Verwicklungen
Spekulationen um Terrorverdächtige im Kosovo

Die drei im Kosovo verhafteten deutschen Terrorverdächtigen sollen einem Zeitungsbericht zufolge der Bundeswehr angehören und für den BND gearbeitet haben – eine absurde Vorstellung, findet die Bundesregierung.

HB BERLIN. Unter Berufung auf Geheimdienstkreise, meldete die „Bild“-Zeitung am Montag, die Männer seien von der Bundeswehr an den BND „ausgeliehen“ worden und hätten dort in dem für den Balkan zuständigen Referat gearbeitet.

Die Bundesregierung wollte sich nicht dazu äußern. Der stellvertretende Regierungssprecher Thomas Steg wies aber alle Spekulationen über eine Verwicklung der Bundesregierung in den Anschlag auf das EU-Hauptquartier im Kosovo entschieden zurück: „Die Vorstellung, dass die Bundesregierung der Bundesrepublik Deutschland in terroristische Anschläge im Ausland verwickelt sein könnte, ist absurd“, sagte er.

Das Bundestagsgremium für die Kontrolle der Geheimdienste wird sich in den nächsten Tagen mit dem Fall beschäftigen. „Ich gehe fest davon aus, dass es Mitte der Woche zu dieser Sitzung kommen wird“, sagte der stellvertretende Vorsitzende des parlamentarischen Kontrollgremiums (PKG), Max Stadler (FDP).

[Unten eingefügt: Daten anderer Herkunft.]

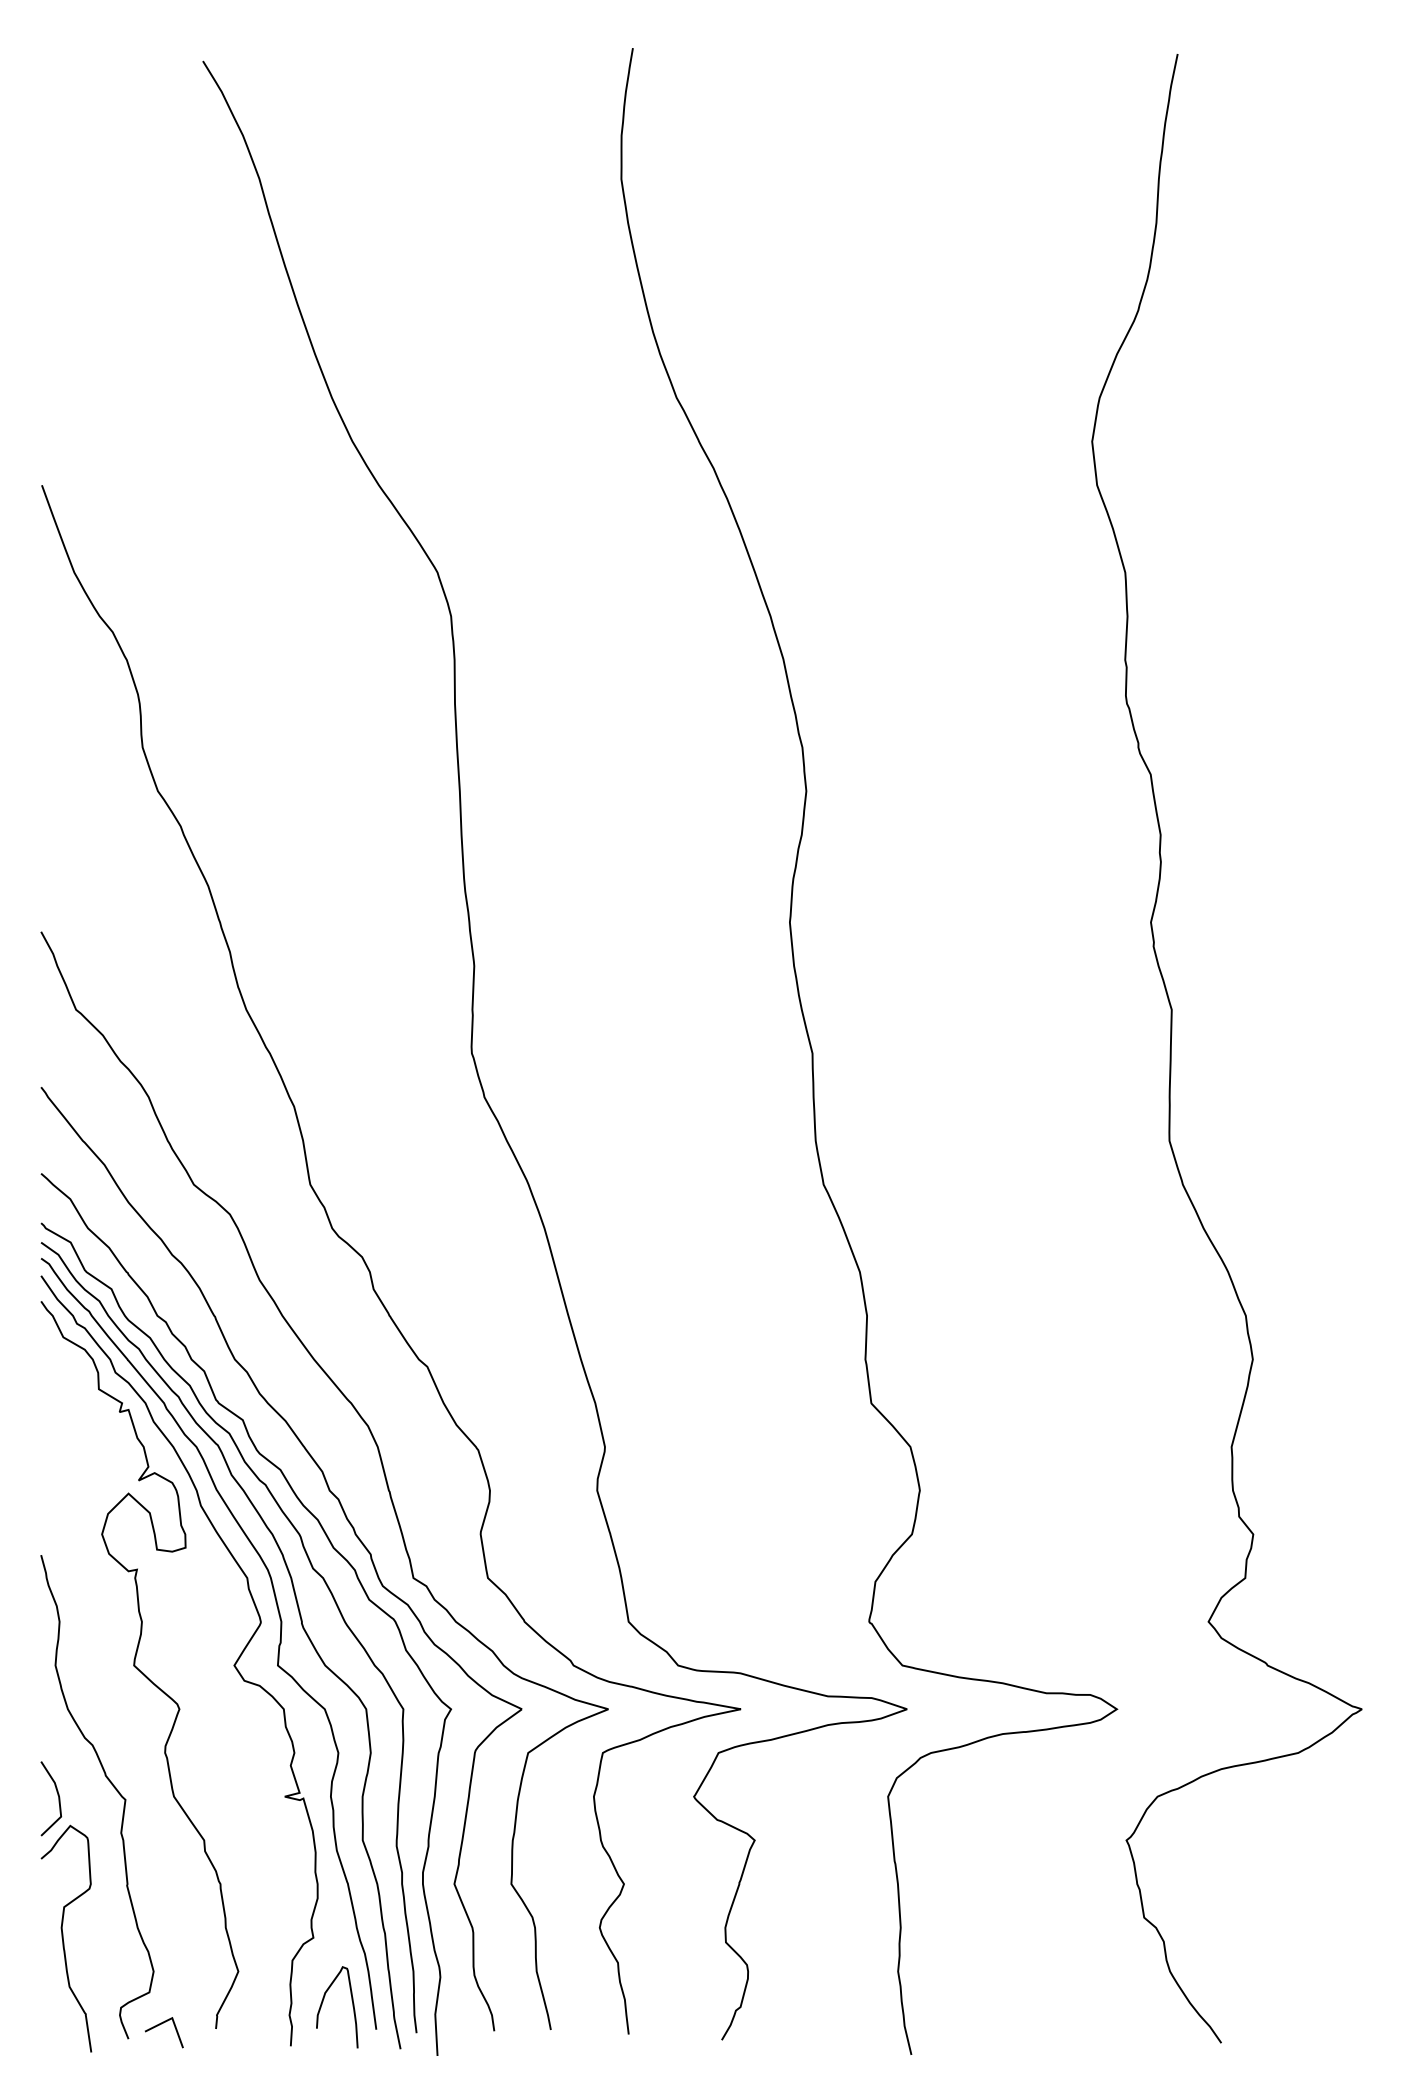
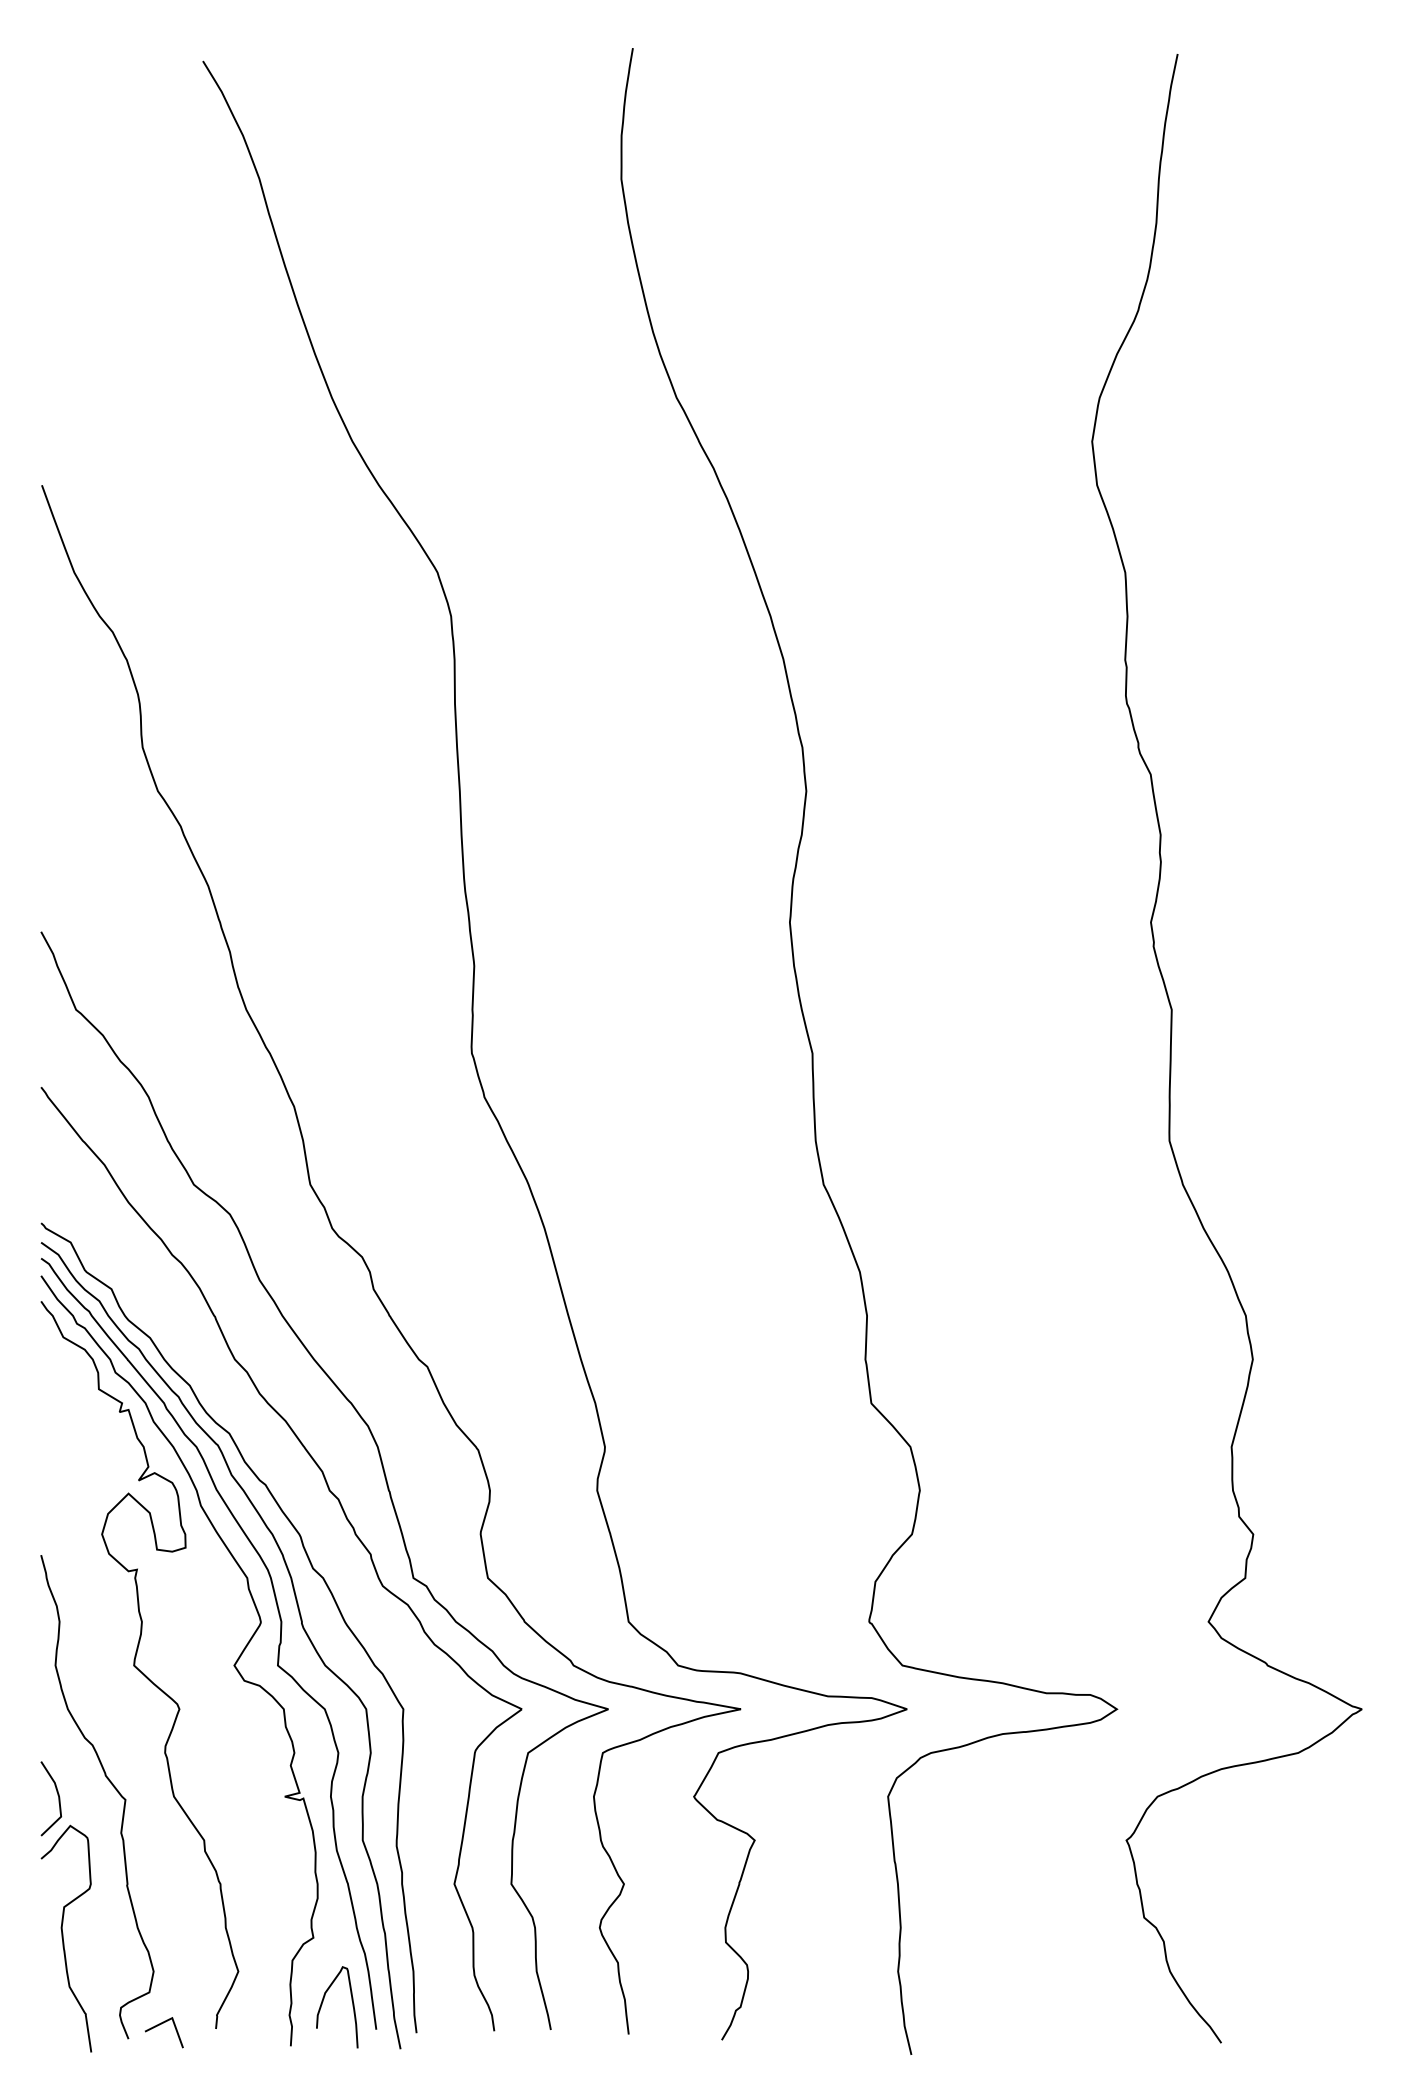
curve at (332, 1548): present -> none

Am vergangenen Mittwoch waren drei Deutsche von einer Anti-Terror-Einheit im Kosovo verhaftet worden. Ihnen wird vorgeworfen, am 14. November einen Sprengstoffanschlag auf das EU-Hauptquartier in Pristina verübt zu haben. Schon am Wochenende hatten örtliche Medien berichtet, die drei Männer im Alter von 41 bis 47 Jahren seien BND-Mitarbeiter.

Die Bundesregierung wollte keinen der Berichte über die Identität der Männer kommentieren. Steg sagte, er wolle nichts „über den Status“ der drei Männer sagen. Über alles, was mit nachrichtendienstlicher Tätigkeit zu tun habe, werde das Parlamentarische Kontrollgremium informiert.

Die bilateralen Beziehungen zum Kosovo sieht die Bundesregierung durch die Festnahmen nicht beeinträchtigt. Der Sprecher des Auswärtigen Amts, Jens Plötner, sprach von guten und vertrauensvollen Beziehungen. Er gehe davon aus, dass der Fall „keinerlei negative Auswirkungen“ haben werde. Stattdessen rechne er mit einer guten Zusammenarbeit bei der Aufklärung.